Thursday, March 31, 2016

States and taxes

Well, this potential tax reform is interesting because of the way it attracts both supporters and detractors from both sides of the political spectrum.

Andrew Bolt is against it, as are all of his cohort who now comment at Catallaxy, but it's hard to say how much of that is due simply to it being Turnbull's idea.  Turnbull hatred is a powerful force amongst the del cons . 

But amongst economics commentators, I see that both Peter Martin and Adam Creighton support it, even though they are not that often on the same page when it comes to economics analysis.

Creighton's column this morning is interesting because it raises one issue that Martin ignores:  how competitive tax regimes can lead to a race to the bottom.  (Not that Creighton wants to call it that.)

Of course small government types love the idea of competition tax regimes, because that suits their basic goal of seeing that government is strangled of ability to provide services.  But they don't like acknowledging that competition can lead to a race to the bottom.

It seems to me that it clearly can - with the best example being Kansas in America.  It's in serious fiscal trouble because of Laffernomics which Art promises will help them, eventually.  Maybe in 10 years?   Meanwhile, its universities lose funding.   So sorry, universities: Art says it'll all come good, one day.

Creighton notes a couple of things that happened under State competition in Australia:
But Egan sounds a note of warning. “I hope [this reform] wouldn’t mean states would compete their income tax rights away as they did with payroll tax,” he says.
Indeed, then prime minister William McMahon ceded states payroll tax in the early 1970s, to help restore their financial independence. But this was undone by an explosion of tied grants under the Whitlam government.

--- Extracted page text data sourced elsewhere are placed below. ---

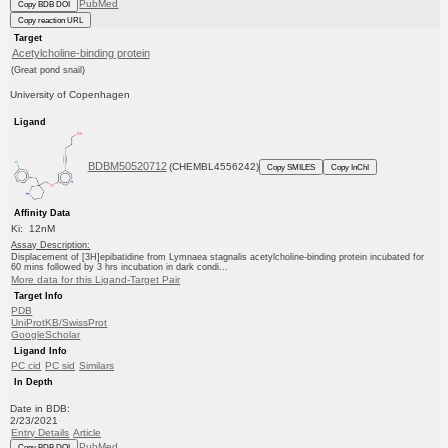
PubMed
Copy BDB DOI
Copy reaction URL
Target
Acetylcholine-binding protein
(Great pond snail)
University of Copenhagen
Ligand
BDBM50520712
(CHEMBL4556242)
Copy SMILES
Copy InChI
Affinity Data
Ki: 12nM
Assay Description:
Displacement of [3H]epibatidine from Lymnaea stagnalis acetylcholine-binding protein incubated for
60 mins followed by 3 hrs incubation in dark condi...
More data for this Ligand-Target Pair
Target Info
PDB
UniProtKB/SwissProt
GoogleScholar
Ligand Info
PC cid
PC sid
Similars
In Depth
Date in BDB:
2/23/2021
Entry Details
Article
PubMed
Copy BDB DOI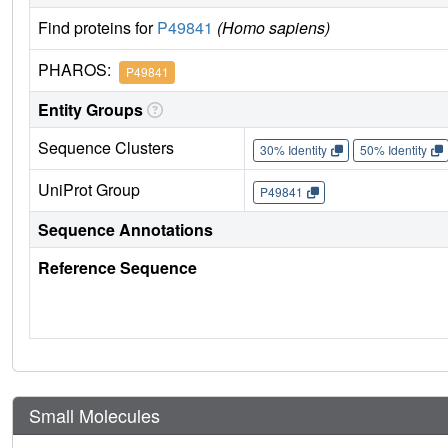
Find proteins for
P49841
(Homo sapiens)
PHAROS:
P49841
Entity Groups
Sequence Clusters
30% Identity
50% Identity
UniProt Group
P49841
Sequence Annotations
Reference Sequence
Small Molecules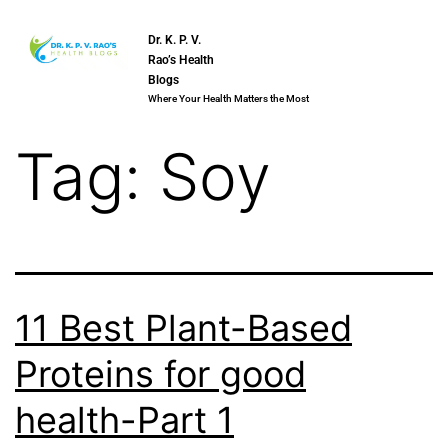
Dr. K. P. V.
Rao’s Health
Blogs
Where Your Health Matters the Most
Tag:
Soy
11 Best Plant-Based
Proteins for good
health-Part 1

Payroll taxes are theoretically efficient — broadly similarly to a consumption tax, in fact — but states progressively increased the turnover threshold to win votes from small businesses. This meant rate increased on a dwindling base — the very opposite of good tax policy. The same can be said for inheritance tax — a relatively efficient (and some would say fair) tax that Queensland premier Joh Bjelke Peterson effectively killed off in the 1980s. This prompted other states to follow suit.
In fact, states have access to the most efficient tax of all — land tax. They could in theory spurn all Canberra’s money and levy a flat rate percentage rate of tax on all land: business and residential.
Well, that land tax reform is unrealistically ambitious and isn't going to happen, but economists like to fantasize about efficiency.

But I will give credit to Creighton for noting these "race to the bottom" examples - even if he reluctant to name them as such.


1 comment:

Not Trampis said...

What about where companies are located near borders say Albury /Wodonga. The people in payrolls would have nightmares. Three different taxing regimes. would it be where you live or where you work?